WORK TO COMPLETE:
In your copy, leave out the pictures and reproduce the listing below exactly.

SUPPLIED DATA:
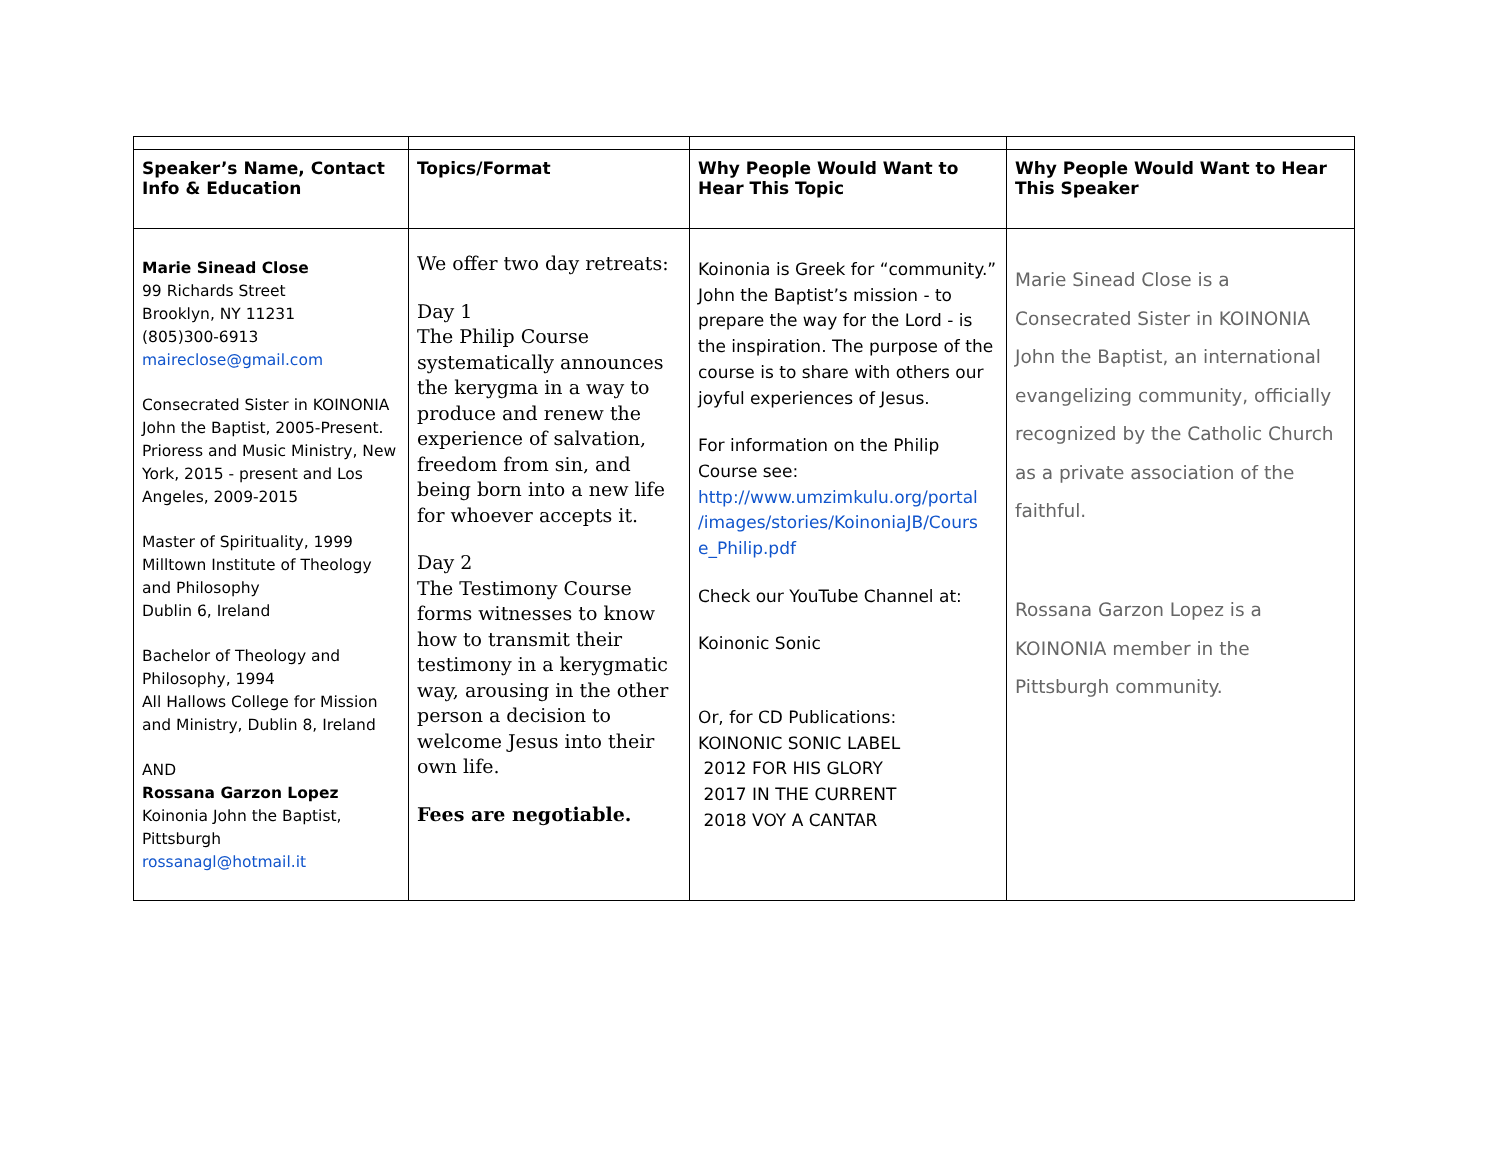| Speaker’s Name, Contact Info & Education | Topics/Format | Why People Would Want to Hear This Topic | Why People Would Want to Hear This Speaker |
| --- | --- | --- | --- |
| Marie Sinead Close 99 Richards Street Brooklyn, NY 11231 (805)300-6913 maireclose@gmail.com Consecrated Sister in KOINONIA John the Baptist, 2005-Present. Prioress and Music Ministry, New York, 2015 - present and Los Angeles, 2009-2015 Master of Spirituality, 1999 Milltown Institute of Theology and Philosophy Dublin 6, Ireland Bachelor of Theology and Philosophy, 1994 All Hallows College for Mission and Ministry, Dublin 8, Ireland AND Rossana Garzon Lopez Koinonia John the Baptist, Pittsburgh rossanagl@hotmail.it | We offer two day retreats: Day 1 The Philip Course systematically announces the kerygma in a way to produce and renew the experience of salvation, freedom from sin, and being born into a new life for whoever accepts it. Day 2 The Testimony Course forms witnesses to know how to transmit their testimony in a kerygmatic way, arousing in the other person a decision to welcome Jesus into their own life. Fees are negotiable. | Koinonia is Greek for “community.” John the Baptist’s mission - to prepare the way for the Lord - is the inspiration. The purpose of the course is to share with others our joyful experiences of Jesus. For information on the Philip Course see: http://www.umzimkulu.org/portal /images/stories/KoinoniaJB/Cours e_Philip.pdf Check our YouTube Channel at: Koinonic Sonic Or, for CD Publications: KOINONIC SONIC LABEL 2012 FOR HIS GLORY 2017 IN THE CURRENT 2018 VOY A CANTAR | Marie Sinead Close is a Consecrated Sister in KOINONIA John the Baptist, an international evangelizing community, officially recognized by the Catholic Church as a private association of the faithful. Rossana Garzon Lopez is a KOINONIA member in the Pittsburgh community. |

ANSWER SPACE:
| Speaker’s Name, Contact Info & Education | Topics/Format | Why People Would Want to Hear This Topic | Why People Would Want to Hear This Speaker |
| --- | --- | --- | --- |
| Marie Sinead Close 99 Richards Street Brooklyn, NY 11231 (805)300-6913 maireclose@gmail.com Consecrated Sister in KOINONIA John the Baptist, 2005-Present. Prioress and Music Ministry, New York, 2015 - present and Los Angeles, 2009-2015 Master of Spirituality, 1999 Milltown Institute of Theology and Philosophy Dublin 6, Ireland Bachelor of Theology and Philosophy, 1994 All Hallows College for Mission and Ministry, Dublin 8, Ireland AND Rossana Garzon Lopez Koinonia John the Baptist, Pittsburgh rossanagl@hotmail.it | We offer two day retreats: Day 1 The Philip Course systematically announces the kerygma in a way to produce and renew the experience of salvation, freedom from sin, and being born into a new life for whoever accepts it. Day 2 The Testimony Course forms witnesses to know how to transmit their testimony in a kerygmatic way, arousing in the other person a decision to welcome Jesus into their own life. Fees are negotiable. | Koinonia is Greek for “community.” John the Baptist’s mission - to prepare the way for the Lord - is the inspiration. The purpose of the course is to share with others our joyful experiences of Jesus. For information on the Philip Course see: http://www.umzimkulu.org/portal /images/stories/KoinoniaJB/Cours e_Philip.pdf Check our YouTube Channel at: Koinonic Sonic Or, for CD Publications: KOINONIC SONIC LABEL 2012 FOR HIS GLORY 2017 IN THE CURRENT 2018 VOY A CANTAR | Marie Sinead Close is a Consecrated Sister in KOINONIA John the Baptist, an international evangelizing community, officially recognized by the Catholic Church as a private association of the faithful. Rossana Garzon Lopez is a KOINONIA member in the Pittsburgh community. |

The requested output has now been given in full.